General information
Summary
Description
Threats
Recommended solutions
Conclusions
References

 

 

 

Description

Machupicchu Historic Sanctuary is a world-renowned protected area, known for its impressive Incan archeological complexes, sites, and monuments--which are of great historical and cultural value. The Sanctuary is also environmentally valuable because it contains forests and steeply sloped, snow-capped mountains. It is a transition zone between the Andean and Amazonian ecosystems and has components of both. The terrain is predominantly rugged with steep slopes. 

 

Biodiversity

 

Native vegetative remnants of the mountain ecosystem are protected in the Sanctuary. When considering native species, genetic banks, and ecosystems, biological diversity is extremely high and a conservation priority. Flora is particularly diverse, with species from nine life zones living here; they range from species typical of high Andean forests, to those typical of lower-altitude mountainous forests like epiphytes, shrubs, and palms. Vegetative formations present in the Sanctuary are fundamental to these unique ecosystems.

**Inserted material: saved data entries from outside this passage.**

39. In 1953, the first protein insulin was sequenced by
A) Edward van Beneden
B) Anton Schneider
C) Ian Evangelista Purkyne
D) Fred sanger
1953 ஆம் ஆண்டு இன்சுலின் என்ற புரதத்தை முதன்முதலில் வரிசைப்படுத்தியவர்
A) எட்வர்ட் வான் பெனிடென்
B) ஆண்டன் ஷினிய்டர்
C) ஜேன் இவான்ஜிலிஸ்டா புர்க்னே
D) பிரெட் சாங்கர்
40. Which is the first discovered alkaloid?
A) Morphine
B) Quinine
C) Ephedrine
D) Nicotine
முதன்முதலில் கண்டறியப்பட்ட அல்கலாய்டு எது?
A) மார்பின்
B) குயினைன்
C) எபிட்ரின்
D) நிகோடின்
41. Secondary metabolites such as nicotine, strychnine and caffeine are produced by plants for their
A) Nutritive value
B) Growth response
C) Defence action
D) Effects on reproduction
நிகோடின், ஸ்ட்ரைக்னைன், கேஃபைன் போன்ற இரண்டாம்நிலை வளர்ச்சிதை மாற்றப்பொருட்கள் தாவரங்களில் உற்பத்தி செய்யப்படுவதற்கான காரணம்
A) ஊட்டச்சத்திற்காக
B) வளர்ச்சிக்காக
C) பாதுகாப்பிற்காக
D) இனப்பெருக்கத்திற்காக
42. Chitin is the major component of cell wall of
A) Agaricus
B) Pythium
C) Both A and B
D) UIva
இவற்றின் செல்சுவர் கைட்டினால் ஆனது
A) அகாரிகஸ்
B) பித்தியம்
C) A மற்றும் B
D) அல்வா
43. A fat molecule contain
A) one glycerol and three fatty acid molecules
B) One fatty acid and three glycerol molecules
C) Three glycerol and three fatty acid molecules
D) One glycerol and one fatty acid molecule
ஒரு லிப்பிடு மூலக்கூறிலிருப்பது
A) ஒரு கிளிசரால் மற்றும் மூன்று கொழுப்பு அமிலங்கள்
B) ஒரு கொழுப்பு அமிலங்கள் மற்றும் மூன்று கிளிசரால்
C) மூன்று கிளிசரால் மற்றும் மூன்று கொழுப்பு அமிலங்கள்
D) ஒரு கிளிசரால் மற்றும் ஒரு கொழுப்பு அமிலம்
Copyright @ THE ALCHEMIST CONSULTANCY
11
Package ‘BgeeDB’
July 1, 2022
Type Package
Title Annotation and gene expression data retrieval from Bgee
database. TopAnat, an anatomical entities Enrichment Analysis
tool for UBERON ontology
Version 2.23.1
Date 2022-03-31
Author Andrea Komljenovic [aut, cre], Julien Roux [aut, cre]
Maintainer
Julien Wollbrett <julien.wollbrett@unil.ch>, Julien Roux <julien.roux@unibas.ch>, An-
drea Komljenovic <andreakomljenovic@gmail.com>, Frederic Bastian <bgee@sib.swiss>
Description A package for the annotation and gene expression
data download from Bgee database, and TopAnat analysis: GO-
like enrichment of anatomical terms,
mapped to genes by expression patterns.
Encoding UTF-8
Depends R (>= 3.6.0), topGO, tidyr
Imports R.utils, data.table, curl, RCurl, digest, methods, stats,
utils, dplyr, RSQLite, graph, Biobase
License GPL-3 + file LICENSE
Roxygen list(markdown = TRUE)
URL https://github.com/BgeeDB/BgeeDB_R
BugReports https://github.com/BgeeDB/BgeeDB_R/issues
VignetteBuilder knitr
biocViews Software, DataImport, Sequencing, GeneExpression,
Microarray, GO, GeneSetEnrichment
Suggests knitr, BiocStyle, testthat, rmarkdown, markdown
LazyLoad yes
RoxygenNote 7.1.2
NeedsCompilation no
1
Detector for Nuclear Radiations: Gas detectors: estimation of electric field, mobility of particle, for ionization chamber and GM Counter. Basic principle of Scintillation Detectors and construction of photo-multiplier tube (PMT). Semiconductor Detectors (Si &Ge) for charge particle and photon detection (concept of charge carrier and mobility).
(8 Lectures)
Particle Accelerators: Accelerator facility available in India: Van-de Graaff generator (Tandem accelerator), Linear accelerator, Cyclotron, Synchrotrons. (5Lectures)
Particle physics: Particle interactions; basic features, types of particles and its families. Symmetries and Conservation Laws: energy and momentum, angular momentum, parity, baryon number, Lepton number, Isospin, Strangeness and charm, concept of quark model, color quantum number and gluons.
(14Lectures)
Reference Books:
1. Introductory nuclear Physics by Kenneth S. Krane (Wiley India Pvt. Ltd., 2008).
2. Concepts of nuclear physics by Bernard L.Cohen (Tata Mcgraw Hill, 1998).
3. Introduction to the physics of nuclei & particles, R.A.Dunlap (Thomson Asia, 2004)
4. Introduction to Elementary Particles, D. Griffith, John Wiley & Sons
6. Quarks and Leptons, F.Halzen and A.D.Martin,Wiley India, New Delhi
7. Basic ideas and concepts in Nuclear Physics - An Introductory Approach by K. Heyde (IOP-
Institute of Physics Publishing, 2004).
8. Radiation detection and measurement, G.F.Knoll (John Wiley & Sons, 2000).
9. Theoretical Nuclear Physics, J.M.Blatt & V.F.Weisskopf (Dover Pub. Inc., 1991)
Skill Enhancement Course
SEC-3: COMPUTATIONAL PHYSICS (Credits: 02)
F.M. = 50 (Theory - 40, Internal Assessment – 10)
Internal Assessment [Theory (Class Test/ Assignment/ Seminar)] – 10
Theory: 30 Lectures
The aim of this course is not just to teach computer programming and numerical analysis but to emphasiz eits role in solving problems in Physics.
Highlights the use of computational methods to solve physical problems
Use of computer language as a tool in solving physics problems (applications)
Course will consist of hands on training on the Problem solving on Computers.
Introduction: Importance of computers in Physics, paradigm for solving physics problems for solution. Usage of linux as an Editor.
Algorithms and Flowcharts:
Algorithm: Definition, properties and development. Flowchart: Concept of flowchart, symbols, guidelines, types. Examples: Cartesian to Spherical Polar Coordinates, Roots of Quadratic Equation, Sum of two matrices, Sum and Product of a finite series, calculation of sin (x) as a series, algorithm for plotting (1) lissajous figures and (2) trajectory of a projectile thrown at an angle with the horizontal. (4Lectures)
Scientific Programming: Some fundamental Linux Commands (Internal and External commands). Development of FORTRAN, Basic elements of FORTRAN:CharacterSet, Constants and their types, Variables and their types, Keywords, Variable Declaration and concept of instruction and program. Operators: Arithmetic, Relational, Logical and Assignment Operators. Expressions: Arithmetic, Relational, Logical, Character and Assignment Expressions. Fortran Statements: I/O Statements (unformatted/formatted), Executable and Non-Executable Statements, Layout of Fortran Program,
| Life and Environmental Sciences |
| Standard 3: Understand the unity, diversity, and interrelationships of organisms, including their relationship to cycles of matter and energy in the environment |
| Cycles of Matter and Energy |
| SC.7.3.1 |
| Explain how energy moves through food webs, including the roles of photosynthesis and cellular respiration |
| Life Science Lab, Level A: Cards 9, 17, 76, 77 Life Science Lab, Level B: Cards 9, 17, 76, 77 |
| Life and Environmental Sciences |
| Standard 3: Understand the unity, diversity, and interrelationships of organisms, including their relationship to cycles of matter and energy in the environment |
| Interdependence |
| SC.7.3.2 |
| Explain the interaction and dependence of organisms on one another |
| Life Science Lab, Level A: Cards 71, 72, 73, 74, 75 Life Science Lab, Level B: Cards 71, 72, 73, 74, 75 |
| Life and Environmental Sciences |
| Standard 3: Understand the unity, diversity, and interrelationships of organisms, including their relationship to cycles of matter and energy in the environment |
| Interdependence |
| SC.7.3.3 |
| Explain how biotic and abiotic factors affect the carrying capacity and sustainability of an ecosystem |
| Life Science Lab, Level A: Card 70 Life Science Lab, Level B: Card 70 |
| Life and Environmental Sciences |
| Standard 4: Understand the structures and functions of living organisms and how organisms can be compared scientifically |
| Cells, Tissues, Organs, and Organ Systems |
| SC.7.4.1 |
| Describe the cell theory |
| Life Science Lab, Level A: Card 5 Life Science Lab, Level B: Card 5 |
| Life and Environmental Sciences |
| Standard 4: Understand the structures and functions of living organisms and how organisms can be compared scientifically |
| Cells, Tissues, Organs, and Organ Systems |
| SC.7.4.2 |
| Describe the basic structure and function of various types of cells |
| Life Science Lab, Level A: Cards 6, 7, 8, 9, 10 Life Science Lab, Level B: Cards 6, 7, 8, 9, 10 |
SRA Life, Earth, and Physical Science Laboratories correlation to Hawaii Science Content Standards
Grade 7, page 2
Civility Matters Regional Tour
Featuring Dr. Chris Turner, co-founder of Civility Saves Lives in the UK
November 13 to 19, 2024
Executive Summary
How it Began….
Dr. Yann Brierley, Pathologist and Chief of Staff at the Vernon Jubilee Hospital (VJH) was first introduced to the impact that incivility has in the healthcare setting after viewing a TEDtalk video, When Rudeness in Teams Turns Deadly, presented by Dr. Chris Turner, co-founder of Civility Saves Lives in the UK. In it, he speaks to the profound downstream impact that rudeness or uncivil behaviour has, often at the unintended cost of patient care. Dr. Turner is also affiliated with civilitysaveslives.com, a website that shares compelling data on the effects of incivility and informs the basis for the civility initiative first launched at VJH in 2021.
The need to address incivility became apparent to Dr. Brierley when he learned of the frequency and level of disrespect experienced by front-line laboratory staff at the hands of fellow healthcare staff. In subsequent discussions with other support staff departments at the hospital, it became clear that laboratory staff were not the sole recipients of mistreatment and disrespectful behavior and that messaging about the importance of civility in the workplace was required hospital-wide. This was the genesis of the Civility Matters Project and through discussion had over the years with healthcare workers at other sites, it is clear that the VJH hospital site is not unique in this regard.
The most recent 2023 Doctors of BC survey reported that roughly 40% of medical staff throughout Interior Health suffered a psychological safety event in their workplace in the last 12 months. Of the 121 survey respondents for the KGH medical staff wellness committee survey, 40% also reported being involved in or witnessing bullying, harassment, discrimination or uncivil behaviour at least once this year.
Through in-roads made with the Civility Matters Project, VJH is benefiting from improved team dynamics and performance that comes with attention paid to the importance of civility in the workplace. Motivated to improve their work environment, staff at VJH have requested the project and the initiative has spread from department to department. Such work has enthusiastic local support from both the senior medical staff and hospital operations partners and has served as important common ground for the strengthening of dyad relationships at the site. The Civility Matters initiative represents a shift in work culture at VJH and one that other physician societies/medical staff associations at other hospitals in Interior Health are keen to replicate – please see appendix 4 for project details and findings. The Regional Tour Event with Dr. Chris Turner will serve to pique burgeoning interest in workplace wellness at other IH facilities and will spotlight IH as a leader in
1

The protected area is a habitat for threatened species like the spectacled bear, cock-on-the-rock, and Andean deer. 

 

Threats

 

Threats to Machupicchu Historic Sanctuary include excessive tourism, absence of Environmental Impact Studies (EIA) and Environmental Adjustment Programs (PAMA), energy transmission lines, solid waste generation, burns and forest fires, unsustainable agriculture and grazing, landslides, material extractions, exotic plant introductions, incomplete physical and legal tenure of occupied lands, a multitude of stakeholders and a complicated management system, and a lack of alternative route studies for the Machupicchu Pueblo-Machupicchu Inca Village Highway.